Or, relativement à cette marche des choses que suppose Spencer, est-il possible de constater historiquement une hétérogénéité croissante dans ce coin de terre que nous habitons et entrevoyons ? Un savant[1] l’a remarqué récemment ; comment démontrer que le monde actuel soit plus varié que le monde tertiaire ? L’homme même, dont l’action pour approprier la nature à ses besoins uniformes devient souveraine, ne contribue-t-il pas à y introduire de plus en plus de monotonie et de banalité ? Cette nature elle-même, ne tend-elle pas à revenir en arrière, à se répéter indéfiniment ? La mer ronge les rivages que les fleuves reconstituent, et la compensation, l’équilibre, le balancement des effets et des causes, le mouvement cyclique qui avait frappé les anciens expriment également ce que nous pouvons entrevoir de la marche des choses. Il faudrait, par des méthodes plus précises que celles de Spencer, être en mesure de suivre cette évolution historique du monde avant de se prononcer sur son sens et sa direction. Faute de quoi, et malgré notre déduction rigoureuse, nous tomberons seulement dans un automorphisme ingénu, puisque, en vérité, c’est toujours de ce que l’humanité évolue, que nous concluons à l’universelle évolution.
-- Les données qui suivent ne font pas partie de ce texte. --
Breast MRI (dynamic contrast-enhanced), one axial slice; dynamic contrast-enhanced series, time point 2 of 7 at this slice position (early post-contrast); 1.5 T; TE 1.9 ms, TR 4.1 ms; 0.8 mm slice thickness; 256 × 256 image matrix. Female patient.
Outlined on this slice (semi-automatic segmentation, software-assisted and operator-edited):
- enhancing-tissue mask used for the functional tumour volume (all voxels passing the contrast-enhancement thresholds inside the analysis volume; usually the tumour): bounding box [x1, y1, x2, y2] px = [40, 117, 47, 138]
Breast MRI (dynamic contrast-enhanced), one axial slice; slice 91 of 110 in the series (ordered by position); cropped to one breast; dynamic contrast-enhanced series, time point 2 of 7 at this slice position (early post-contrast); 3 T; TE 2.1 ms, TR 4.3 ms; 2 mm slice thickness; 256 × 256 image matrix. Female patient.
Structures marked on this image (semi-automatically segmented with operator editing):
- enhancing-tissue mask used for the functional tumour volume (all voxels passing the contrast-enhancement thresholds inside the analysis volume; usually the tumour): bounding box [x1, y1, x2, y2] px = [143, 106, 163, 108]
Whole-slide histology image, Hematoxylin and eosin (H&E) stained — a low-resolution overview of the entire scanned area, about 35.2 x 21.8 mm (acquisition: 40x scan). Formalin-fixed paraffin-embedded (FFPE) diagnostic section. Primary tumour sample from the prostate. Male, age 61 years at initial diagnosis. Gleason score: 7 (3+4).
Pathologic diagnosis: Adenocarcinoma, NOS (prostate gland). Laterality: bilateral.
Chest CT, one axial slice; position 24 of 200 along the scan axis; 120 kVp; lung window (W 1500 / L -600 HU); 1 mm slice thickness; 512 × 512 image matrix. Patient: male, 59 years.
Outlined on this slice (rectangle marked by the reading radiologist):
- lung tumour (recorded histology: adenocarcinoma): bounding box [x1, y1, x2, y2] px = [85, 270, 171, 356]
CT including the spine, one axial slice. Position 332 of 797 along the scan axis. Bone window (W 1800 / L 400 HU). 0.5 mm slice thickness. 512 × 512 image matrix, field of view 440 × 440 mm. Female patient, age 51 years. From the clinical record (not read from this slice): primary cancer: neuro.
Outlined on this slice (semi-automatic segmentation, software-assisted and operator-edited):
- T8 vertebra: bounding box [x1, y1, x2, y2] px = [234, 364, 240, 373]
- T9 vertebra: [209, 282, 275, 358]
Il y a donc un étrange prestige, presque esthétique, quasi sentimental, une grande force d’illusion dans la théorie de Spencer : elle fait impression, par son ampleur même, sur l’imagination. Pour nous y reconnaître, dégageons-en par l’analyse les fragiles élémens qui, réduits à eux-mêmes, imposeront moins.

Un animal vivant, parvenu au terme de sa vie qui est la mort, ne revient pas en arrière, cela ne souffre aucun doute, et ne recommence pas à vivre en sens inverse toute son existence : nous dirons que la suite des phénomènes qui ont constitué le cours de son âge est une suite ou une série irréversible. Est-ce donc que la nature ne se répète jamais, et faut-il en conclure qu’il y ait impossibilité à remonter la chaîne des causes ? Il le paraît

  1. Frédéric Houssay.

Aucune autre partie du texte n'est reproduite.